What the task requires ▸
Recast the material from the line with "Output format: photo, then" up to and including the line with "0.111769, 0.884284, 0.090870]]" as a two-column CSV headed instruction and answer, with the text in the first column and its answer in the second, each in one quoted field with line breaks replaced by spaces. Omit the pictures from the result.

Material to process ▸
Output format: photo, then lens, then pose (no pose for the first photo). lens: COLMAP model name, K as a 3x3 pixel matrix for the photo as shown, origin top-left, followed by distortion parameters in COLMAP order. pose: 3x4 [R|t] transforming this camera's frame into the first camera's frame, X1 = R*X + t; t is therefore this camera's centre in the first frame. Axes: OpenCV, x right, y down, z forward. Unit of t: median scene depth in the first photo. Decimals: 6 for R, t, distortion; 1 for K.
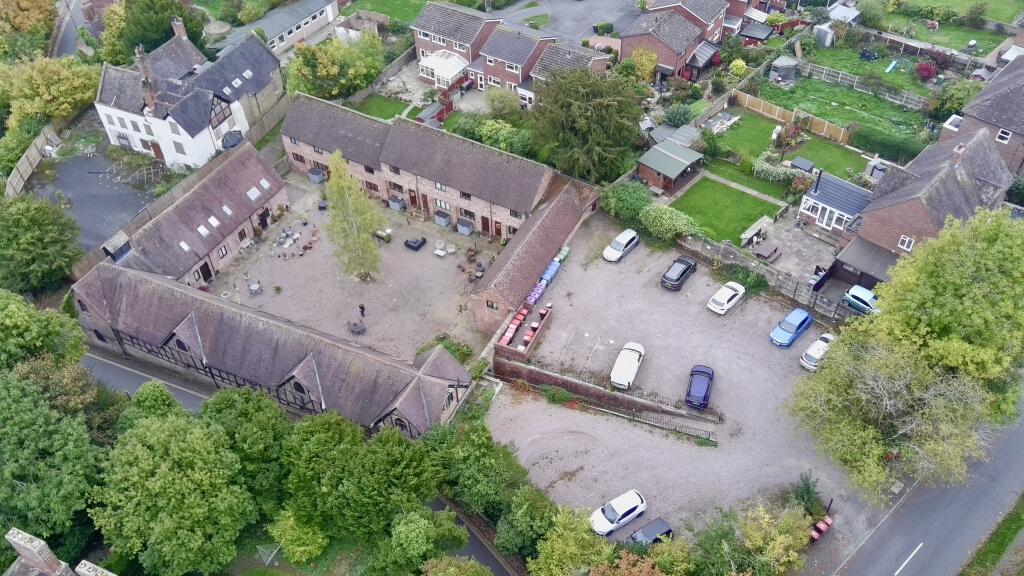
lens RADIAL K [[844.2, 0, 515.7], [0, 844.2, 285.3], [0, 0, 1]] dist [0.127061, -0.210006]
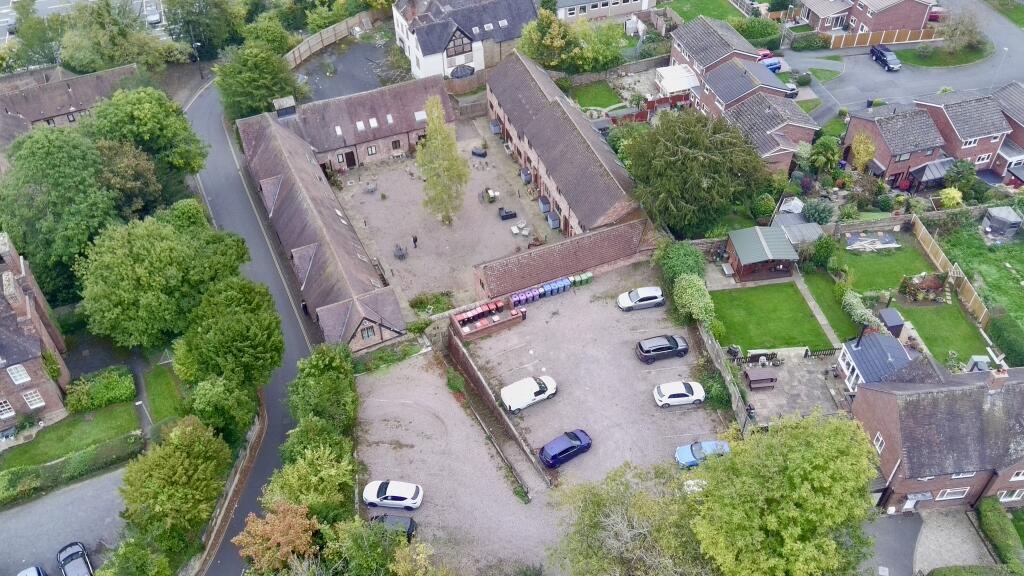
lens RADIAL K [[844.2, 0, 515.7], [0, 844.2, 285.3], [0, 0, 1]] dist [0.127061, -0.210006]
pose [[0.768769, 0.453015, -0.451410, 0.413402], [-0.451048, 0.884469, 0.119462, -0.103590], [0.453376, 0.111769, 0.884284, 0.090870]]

---

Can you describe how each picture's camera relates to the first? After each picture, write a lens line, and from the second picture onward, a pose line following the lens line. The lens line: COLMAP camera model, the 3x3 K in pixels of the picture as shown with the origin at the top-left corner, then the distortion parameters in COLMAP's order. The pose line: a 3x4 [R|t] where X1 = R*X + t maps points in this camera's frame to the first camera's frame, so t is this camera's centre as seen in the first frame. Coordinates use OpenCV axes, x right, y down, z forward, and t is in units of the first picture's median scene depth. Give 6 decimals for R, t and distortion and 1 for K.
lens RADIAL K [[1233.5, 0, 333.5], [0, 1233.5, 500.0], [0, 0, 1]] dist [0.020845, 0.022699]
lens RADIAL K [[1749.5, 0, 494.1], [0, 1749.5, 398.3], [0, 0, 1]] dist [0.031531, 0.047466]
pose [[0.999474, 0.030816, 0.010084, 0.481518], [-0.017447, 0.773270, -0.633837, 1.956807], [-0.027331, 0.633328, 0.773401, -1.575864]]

Output for this exercise ▸
instruction,answer
"Output format: photo, then lens, then pose (no pose for the first photo). lens: COLMAP model name, K as a 3x3 pixel matrix for the photo as shown, origin top-left, followed by distortion parameters in COLMAP order. pose: 3x4 [R|t] transforming this camera's frame into the first camera's frame, X1 = R*X + t; t is therefore this camera's centre in the first frame. Axes: OpenCV, x right, y down, z forward. Unit of t: median scene depth in the first photo. Decimals: 6 for R, t, distortion; 1 for K.","lens RADIAL K [[844.2, 0, 515.7], [0, 844.2, 285.3], [0, 0, 1]] dist [0.127061, -0.210006] lens RADIAL K [[844.2, 0, 515.7], [0, 844.2, 285.3], [0, 0, 1]] dist [0.127061, -0.210006] pose [[0.768769, 0.453015, -0.451410, 0.413402], [-0.451048, 0.884469, 0.119462, -0.103590], [0.453376, 0.111769, 0.884284, 0.090870]]"